The NoSQL hype is omnipresent. And many startups are tempted to go for Cassandra/MongoDB/HBase/Redis/… . Here I’ll argue why they should rather stick to a SQL solution – MySQL or PostgreSQL.
In my previous post about Cassandra I detailed why I decided not to use it. Now, a dozen presentations watched and several dozen articles read later, I can detail why I think it is not generally a good idea.
NoSQL is great for “web-scale”. That is the mantra of NoSQL evangelists. But an important downside of NoSQL solutions, which is mentioned by most sources (twitter, facebook, rackspace) is that in NoSQL (at least for Cassandra and HBase) you must know what will be the questions that you will be asking upfront. You can’t just query anything you like. On the other hand the relational model allows you to define your model and then ask whatever question (query) comes to your mind. And I can bet that a startup does not yet know all the questions it is about to ask its data store.

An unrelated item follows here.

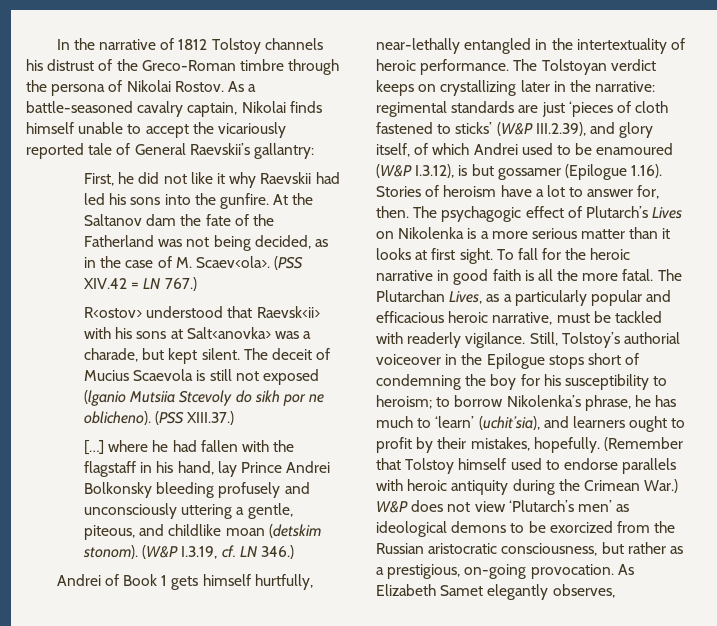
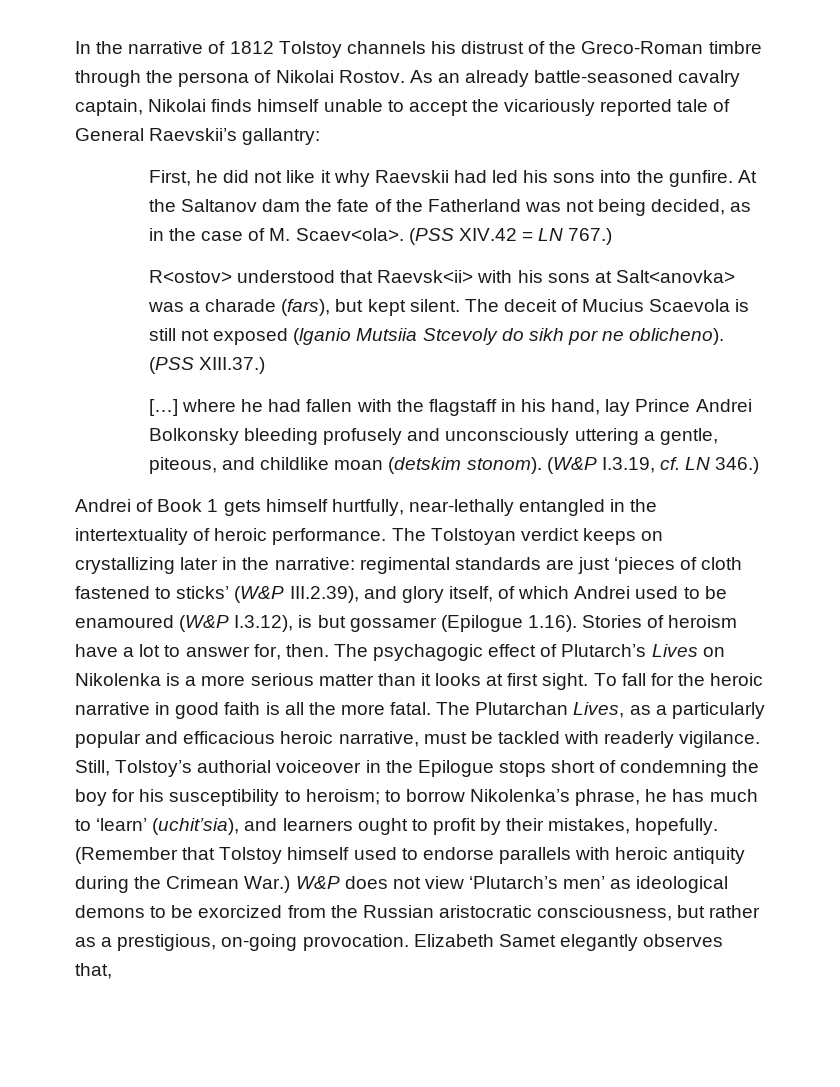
[248,84,257,92] a -> [437,70,530,87] an already
[84,348,139,362] charade, -> [205,299,331,316] charade (fars),
[617,564,634,575] As -> (409, 942) none
[552,584,615,598] observes, -> [643,934,724,947] [75,963,112,979] observes that,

Another thing is usability. All developers are familiar with SQL and relational model. And startups must get in the public fast. Why bother learning a new paradigm, a new platform, and new tools (if you are lucky to have tools)?
Now let’s get back to the web-scale. A startup does not need web-scale. Really. You are not getting a million users overnight. Twitter didn’t. Facebook didn’t. If things work out you can gradually upgrade your data model to meet the new demands. That’s how twitter and facebook did. They started with MySQL. Oh, by the way – twitter is still using MySQL for the most important thing – tweets. Now, if you have more data than them, you are.. facebook?
So to summarize – don’t sacrifice flexibility and ease of work for some fictional “trillions of petabytes”. If it happens that you need to handle huge amounts of data, it will be in a way that you will be able to restructure your data model. And at a point when you will know what questions you want to ask.